[[ Supplied records, beginning ]]
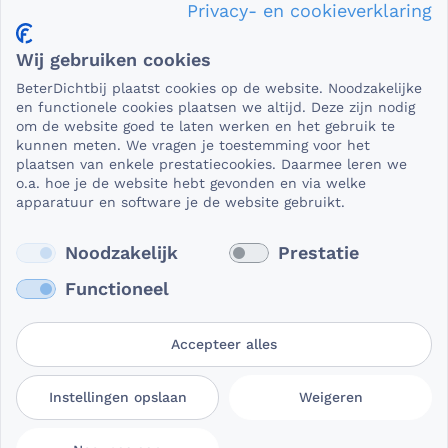
Privacy- en cookieverklaring
Privacy en veiligheid
Wij gebruiken cookies
Als het gaat om medische gegevens, dan is het natuurlijk
BeterDichtbij plaatst cookies op de website. Noodzakelijke
essentieel dat die beveiligd worden uitgewisseld. En dat
en functionele cookies plaatsen we altijd. Deze zijn nodig
die gegevens niet in verkeerde handen vallen. Daar kun je
om de website goed te laten werken en het gebruik te
kunnen meten. We vragen je toestemming voor het
op rekenen bij BeterDichtbij.
plaatsen van enkele prestatiecookies. Daarmee leren we
Lees verder
o.a. hoe je de website hebt gevonden en via welke
apparatuur en software je de website gebruikt.
Noodzakelijk
Prestatie
Functioneel
Accepteer alles
Gebruikersvoorwaarden
Privacy- en
Cookievoorkeuren
Instellingen opslaan
Weigeren
BeterDichtbij
cookieverklaring
aanpassen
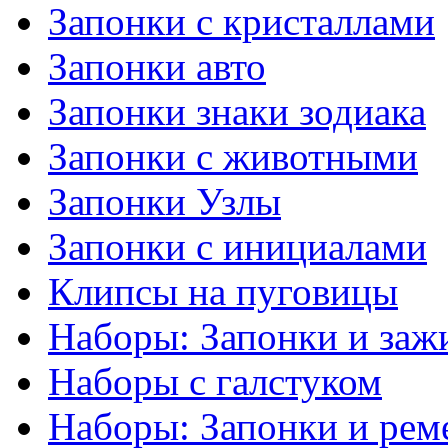
Запонки с кристаллами
Запонки авто
Запонки знаки зодиака
Запонки с животными
Запонки Узлы
Запонки с инициалами
Клипсы на пуговицы
Наборы: Запонки и заж
Наборы с галстуком
Наборы: Запонки и рем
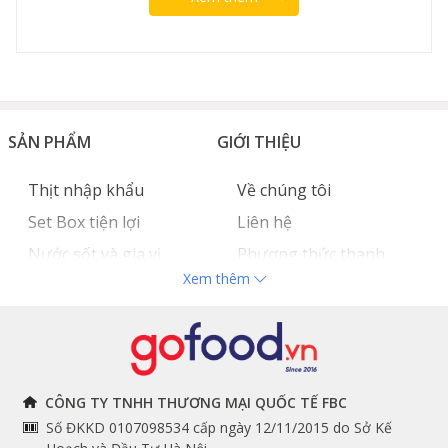
SẢN PHẨM
GIỚI THIỆU
Thịt nhập khẩu
Về chúng tôi
Set Box tiện lợi
Liên hệ
Nước sốt và gia vị
Phương thức thanh
Xem thêm
Hải sản nhập khẩu
toán
Đồ bếp chuyên dụng
Tuyển dụng
THÔNG TIN
THEO DÕI NGAY
CÔNG TY TNHH THƯƠNG MẠI QUỐC TẾ FBC
Số ĐKKD 0107098534 cấp ngày 12/11/2015 do Sở Kế
Chính sách và quy định
Facebook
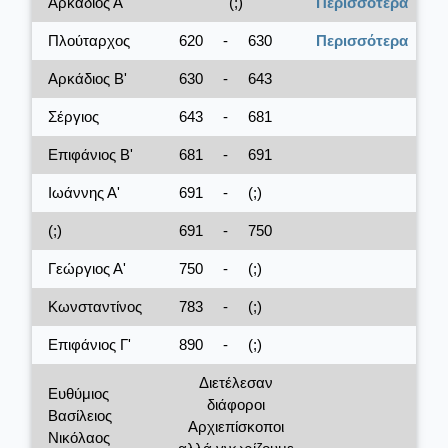
Αρκάδιος Α'
(;)
Περισσότερα
Πλούταρχος
620
-
630
Περισσότερα
Αρκάδιος Β'
630
-
643
Σέργιος
643
-
681
Επιφάνιος Β'
681
-
691
Ιωάννης Α'
691
-
(;)
(;)
691
-
750
Γεώργιος Α'
750
-
(;)
Κωνσταντίνος
783
-
(;)
Επιφάνιος Γ'
890
-
(;)
Διετέλεσαν
Ευθύμιος
διάφοροι
Βασίλειος
Αρχιεπίσκοποι
Νικόλαος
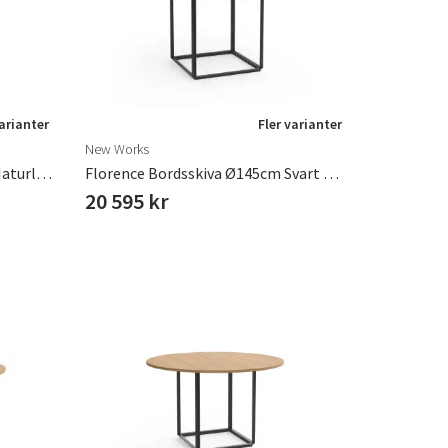
varianter
Fler varianter
New Works
Florence Bordsskiva Ø145cm Naturlig Ek
Florence Bordsskiva Ø145cm Svart Marquina Marmor
20 595 kr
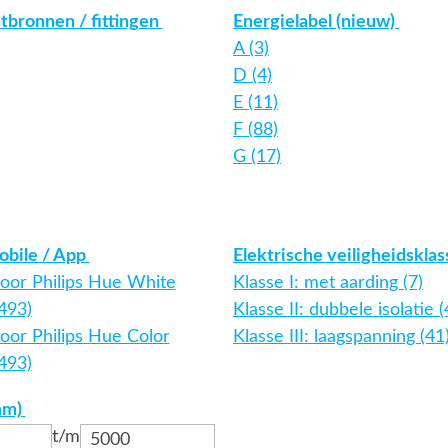
htbronnen / fittingen
Energielabel (nieuw)
A (3)
D (4)
E (11)
F (88)
G (17)
obile / App
Elektrische veiligheidskla
voor Philips Hue White
Klasse I: met aarding (7)
(493)
Klasse II: dubbele isolatie 
oor Philips Hue Color
Klasse III: laagspanning (41
(493)
mm)
t/m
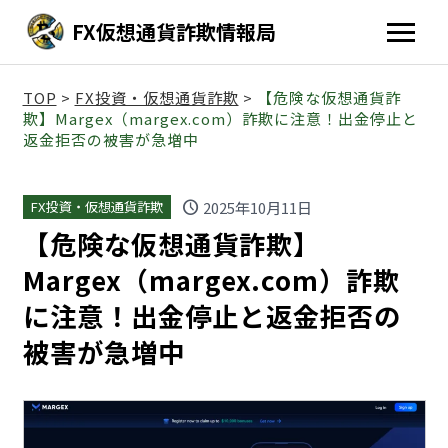
FX仮想通貨詐欺情報局
TOP
>
FX投資・仮想通貨詐欺
>
【危険な仮想通貨詐
欺】Margex（margex.com）詐欺に注意！出金停止と
返金拒否の被害が急増中
schedule
2025年10月11日
FX投資・仮想通貨詐欺
【危険な仮想通貨詐欺】
Margex（margex.com）詐欺
に注意！出金停止と返金拒否の
被害が急増中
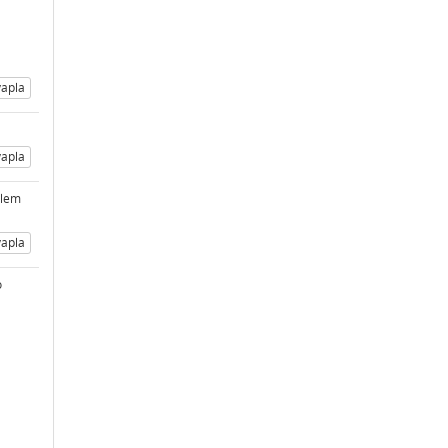
apla
apla
şlem
apla
o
[[ Supplied records, end ]]
Exercise details:
Report how many lines in the rows above contain the string "plaatsen", counting only matches with the same uppercase and lowercase letters. Give only the number.

Expected output:
2